Kepala Bagian Pemerintahan Sekretariat Daerah Sidoarjo Imam Mukri menambahkan, pihaknya sudah mendapat balasan dari Kementerian Koordinator Polhukam yang mengabarkan bahwa akan ada audiensi dengan Kementerian Dalam Negeri untuk membahas masalah sosial korban lumpur. Aspirasi dari pelaku usaha akan disampaikan dalam audiensi tersebut.
Penataan desa
Selain menuntaskan masalah sosial, Pemkab Sidoarjo juga tengah berupaya menyelesaikan masalah penataan desa-desa terdampak lumpur.

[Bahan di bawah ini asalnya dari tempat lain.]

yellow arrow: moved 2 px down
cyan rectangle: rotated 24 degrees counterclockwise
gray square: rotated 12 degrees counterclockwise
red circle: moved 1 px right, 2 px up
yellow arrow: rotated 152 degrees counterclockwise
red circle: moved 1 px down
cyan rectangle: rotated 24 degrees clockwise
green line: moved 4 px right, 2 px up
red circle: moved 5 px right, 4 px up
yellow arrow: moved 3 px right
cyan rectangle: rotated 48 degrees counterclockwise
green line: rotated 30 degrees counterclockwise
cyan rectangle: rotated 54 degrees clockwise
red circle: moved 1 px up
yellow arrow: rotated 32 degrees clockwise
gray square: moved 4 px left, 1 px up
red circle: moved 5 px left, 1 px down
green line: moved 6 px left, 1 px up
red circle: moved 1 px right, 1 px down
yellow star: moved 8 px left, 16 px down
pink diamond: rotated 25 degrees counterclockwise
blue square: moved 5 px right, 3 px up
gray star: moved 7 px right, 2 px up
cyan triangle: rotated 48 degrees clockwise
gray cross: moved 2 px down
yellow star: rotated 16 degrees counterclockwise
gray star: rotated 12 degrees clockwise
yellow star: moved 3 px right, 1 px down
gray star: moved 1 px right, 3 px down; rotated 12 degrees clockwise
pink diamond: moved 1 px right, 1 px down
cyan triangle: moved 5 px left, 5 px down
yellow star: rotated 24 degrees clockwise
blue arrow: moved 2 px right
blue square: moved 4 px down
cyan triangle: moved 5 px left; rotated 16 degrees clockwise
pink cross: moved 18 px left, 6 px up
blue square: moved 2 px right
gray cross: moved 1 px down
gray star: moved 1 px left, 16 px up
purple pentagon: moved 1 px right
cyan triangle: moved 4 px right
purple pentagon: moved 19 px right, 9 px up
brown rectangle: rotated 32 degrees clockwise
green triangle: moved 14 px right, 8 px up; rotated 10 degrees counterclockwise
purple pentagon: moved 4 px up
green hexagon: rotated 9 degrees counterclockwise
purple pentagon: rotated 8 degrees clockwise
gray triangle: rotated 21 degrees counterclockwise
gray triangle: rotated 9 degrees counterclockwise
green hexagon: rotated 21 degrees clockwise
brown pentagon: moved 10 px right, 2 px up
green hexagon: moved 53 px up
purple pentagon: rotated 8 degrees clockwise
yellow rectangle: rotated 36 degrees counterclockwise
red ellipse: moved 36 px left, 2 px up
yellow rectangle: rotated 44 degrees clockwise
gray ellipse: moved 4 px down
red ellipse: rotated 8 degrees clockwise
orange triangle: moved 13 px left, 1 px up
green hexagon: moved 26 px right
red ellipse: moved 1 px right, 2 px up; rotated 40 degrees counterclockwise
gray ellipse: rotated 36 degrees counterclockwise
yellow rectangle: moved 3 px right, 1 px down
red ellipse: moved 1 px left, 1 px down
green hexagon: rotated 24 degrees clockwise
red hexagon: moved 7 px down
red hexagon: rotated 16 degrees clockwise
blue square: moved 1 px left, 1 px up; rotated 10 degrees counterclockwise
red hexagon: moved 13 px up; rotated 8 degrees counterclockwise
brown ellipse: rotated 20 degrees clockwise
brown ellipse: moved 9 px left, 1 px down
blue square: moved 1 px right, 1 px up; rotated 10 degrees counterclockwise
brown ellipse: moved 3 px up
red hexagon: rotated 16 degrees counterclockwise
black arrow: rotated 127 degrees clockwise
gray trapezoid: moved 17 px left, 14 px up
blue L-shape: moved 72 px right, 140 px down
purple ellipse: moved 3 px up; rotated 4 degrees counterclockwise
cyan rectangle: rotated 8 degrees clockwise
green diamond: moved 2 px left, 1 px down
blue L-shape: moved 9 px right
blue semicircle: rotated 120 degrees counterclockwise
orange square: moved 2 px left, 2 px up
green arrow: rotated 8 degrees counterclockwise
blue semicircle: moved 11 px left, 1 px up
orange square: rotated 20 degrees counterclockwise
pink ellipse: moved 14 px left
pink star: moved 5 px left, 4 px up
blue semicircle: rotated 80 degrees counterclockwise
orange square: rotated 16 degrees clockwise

Desa-desa dengan kondisi terendam dalam proses penghapusan dari daftar desa di Sidoarjo. Ada juga desa yang digabung dengan desa terdekat karena penduduknya tinggal sedikit.
Desa yang terendam ini sempat disebut desa siluman karena dianggarkan sebagai penerima dana desa, tetapi tidak bisa menyerap anggaran tersebut sebab faktanya sistem pemerintahannya tidak lengkap. Desa terdampak lumpur itu meliputi Mindi, Siring, Jatirejo, Renokenongo, dan Besuki.
”Proses penghapusan dan penggabungan desa terdampak semburan lumpur ini menunggu peraturan daerah yang saat ini tengah disusun bersama DPRD Sidoarjo,” kata Imam Mukri.